Support for SpanSynonymQuery, see SynonymSpans and SynonymSpansDocScorer.

Class AsSingleTermSpansDocScorer as common superclass for TermSpansDocScorer and SynonymSpansDocScorer. This is the place where matching and non matching term occurrences are scored with a SimScorer from Similarity while taking into account the slop factors.

Method SpansTreeQuery.wrapAfterRewrite() to use SpansTreeQuery.wrap() at the right moment.

asfimport commented 7 years ago

Paul Elschot (migrated from JIRA)

SpanSynonymQuery is unusual here because it uses a single SpansDocScorer per segment, independent of the number of synonym terms.

Since the TermSpans for SynonymSpans are Spans without a SpansDocScorer it makes some sense not to merge Spans and SpansDocScorer later.

asfimport commented 7 years ago

ASF GitHub Bot (migrated from JIRA)

GitHub user PaulElschot opened a pull request:

https://github.com/apache/lucene-solr/pull/166

LUCENE-7580 of 8 Mar 2017.

Resolves a conflict with recent simplification of NearSpanUnordered.
Includes recent SpanSynonymQuery.

You can merge this pull request into a Git repository by running:

$ git pull https://github.com/PaulElschot/lucene-solr lucene7580-20170308

Alternatively you can review and apply these changes as the patch at:

https://github.com/apache/lucene-solr/pull/166.patch

To close this pull request, make a commit to your master/trunk branch with (at least) the following in the commit message:

This closes `#166`


asfimport commented 7 years ago

Paul Elschot (migrated from JIRA)

I just pushed two branches to github, pullable as:

git pull https://github.com/PaulElschot/lucene-solr lucene7580-20170326

and

git pull https://github.com/PaulElschot/lucene-solr lucene7580report-20170326

The lucene7580-20170326 branch is an update of the previous pull request with a few minor improvements. Most notable is putting SpansTreeWeight into its own source file.

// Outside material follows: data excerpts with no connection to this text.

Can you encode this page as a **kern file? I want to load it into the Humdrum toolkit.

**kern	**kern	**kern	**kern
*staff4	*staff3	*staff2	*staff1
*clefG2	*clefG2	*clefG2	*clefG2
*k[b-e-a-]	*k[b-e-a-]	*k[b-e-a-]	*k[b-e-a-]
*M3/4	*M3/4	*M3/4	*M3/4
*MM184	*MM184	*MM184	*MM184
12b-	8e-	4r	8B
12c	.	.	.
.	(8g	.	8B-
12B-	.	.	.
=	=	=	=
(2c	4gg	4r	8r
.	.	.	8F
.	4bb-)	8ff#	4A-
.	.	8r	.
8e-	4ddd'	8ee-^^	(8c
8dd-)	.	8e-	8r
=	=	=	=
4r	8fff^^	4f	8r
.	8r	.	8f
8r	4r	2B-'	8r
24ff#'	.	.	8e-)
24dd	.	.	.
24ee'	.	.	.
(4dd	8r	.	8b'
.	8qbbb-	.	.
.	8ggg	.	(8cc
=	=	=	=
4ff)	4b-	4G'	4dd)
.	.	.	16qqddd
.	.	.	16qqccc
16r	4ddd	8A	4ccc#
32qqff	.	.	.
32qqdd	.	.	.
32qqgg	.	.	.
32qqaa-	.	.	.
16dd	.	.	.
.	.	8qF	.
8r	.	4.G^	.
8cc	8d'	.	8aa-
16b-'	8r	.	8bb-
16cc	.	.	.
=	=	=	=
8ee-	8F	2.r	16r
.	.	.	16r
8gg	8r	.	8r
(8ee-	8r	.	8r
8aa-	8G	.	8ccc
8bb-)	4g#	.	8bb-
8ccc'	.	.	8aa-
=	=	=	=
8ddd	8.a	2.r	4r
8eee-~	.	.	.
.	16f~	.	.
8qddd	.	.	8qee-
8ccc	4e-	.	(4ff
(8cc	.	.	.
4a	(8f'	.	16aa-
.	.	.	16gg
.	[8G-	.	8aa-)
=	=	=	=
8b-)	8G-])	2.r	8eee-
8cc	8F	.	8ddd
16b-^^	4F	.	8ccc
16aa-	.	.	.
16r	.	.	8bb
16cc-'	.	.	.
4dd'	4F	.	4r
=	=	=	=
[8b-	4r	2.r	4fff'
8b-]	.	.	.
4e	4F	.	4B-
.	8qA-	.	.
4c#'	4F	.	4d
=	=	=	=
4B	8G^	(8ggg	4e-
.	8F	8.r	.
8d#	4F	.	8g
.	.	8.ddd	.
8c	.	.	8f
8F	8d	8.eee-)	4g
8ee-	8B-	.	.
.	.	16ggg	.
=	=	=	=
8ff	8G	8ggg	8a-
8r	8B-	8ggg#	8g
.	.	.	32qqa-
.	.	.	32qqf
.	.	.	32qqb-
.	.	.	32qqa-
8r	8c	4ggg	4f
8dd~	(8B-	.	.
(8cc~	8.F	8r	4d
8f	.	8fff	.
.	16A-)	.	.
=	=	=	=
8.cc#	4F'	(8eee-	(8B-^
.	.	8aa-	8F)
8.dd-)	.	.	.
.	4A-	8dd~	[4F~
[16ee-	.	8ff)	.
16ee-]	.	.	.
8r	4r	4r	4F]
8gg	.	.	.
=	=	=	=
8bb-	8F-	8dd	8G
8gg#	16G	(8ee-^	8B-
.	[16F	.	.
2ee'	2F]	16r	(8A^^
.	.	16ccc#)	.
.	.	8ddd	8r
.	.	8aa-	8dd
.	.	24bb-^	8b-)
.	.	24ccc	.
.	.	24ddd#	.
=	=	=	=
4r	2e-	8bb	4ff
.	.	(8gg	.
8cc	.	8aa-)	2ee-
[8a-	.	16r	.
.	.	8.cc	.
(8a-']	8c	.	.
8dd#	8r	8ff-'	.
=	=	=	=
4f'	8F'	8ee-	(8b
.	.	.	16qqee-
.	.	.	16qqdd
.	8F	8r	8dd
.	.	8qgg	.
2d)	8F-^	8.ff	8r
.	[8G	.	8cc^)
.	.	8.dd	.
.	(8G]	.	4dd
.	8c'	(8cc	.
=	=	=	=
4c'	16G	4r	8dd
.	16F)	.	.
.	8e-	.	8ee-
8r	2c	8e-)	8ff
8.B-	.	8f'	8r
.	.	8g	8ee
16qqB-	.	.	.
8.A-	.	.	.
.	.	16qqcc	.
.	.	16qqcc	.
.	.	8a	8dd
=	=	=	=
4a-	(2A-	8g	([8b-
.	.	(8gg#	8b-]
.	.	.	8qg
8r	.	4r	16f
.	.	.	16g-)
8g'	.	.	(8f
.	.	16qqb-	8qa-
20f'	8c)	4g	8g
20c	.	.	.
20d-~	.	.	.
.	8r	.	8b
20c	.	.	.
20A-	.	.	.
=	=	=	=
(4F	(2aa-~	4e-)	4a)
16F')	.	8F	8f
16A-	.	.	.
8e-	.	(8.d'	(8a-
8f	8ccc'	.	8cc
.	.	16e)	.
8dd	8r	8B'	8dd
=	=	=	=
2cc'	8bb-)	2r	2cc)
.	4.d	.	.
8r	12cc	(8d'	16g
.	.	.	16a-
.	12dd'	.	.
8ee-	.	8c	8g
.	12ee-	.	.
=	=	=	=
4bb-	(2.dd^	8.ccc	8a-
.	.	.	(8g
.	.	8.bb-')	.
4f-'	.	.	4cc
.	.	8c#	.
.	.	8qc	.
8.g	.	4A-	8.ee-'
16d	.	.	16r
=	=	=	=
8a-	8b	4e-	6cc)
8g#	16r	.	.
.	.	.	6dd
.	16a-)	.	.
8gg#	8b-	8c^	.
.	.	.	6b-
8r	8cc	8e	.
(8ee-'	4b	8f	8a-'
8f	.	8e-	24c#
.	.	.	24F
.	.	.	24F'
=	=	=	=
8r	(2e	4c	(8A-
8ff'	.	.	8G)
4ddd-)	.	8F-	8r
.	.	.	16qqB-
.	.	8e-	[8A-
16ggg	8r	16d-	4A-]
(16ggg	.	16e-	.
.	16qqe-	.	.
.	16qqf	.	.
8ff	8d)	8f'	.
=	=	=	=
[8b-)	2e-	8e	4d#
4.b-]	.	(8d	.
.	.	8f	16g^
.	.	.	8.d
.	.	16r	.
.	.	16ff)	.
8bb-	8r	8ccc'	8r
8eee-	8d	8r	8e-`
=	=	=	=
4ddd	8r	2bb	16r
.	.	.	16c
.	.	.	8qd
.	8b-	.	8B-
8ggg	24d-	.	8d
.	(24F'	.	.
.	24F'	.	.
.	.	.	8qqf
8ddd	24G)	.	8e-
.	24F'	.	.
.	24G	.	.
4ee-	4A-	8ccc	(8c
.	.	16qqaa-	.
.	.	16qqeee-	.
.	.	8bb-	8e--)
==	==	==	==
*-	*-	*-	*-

The lucene7580report-20170326 branch is on top of the lucene7580-20170326 branch, with the addition of the tex sources for a report on this issue. I'll attach the pdf shortly here.

asfimport commented 7 years ago

Paul Elschot (migrated from JIRA)

Report of 26 March 2017, generated from the lucene7580report-20170326 branch and renamed to include the full date in the name.

asfimport commented 7 years ago

ASF GitHub Bot (migrated from JIRA)

Github user PaulElschot closed the pull request at:

https://github.com/apache/lucene-solr/pull/166
asfimport commented 7 years ago

ASF GitHub Bot (migrated from JIRA)

Github user PaulElschot commented on the issue:

https://github.com/apache/lucene-solr/pull/166

Superseded earlier today.
asfimport commented 6 years ago

Paul Elschot (migrated from JIRA)

Resolved: not enough interest. I'll keep the github branches available for now.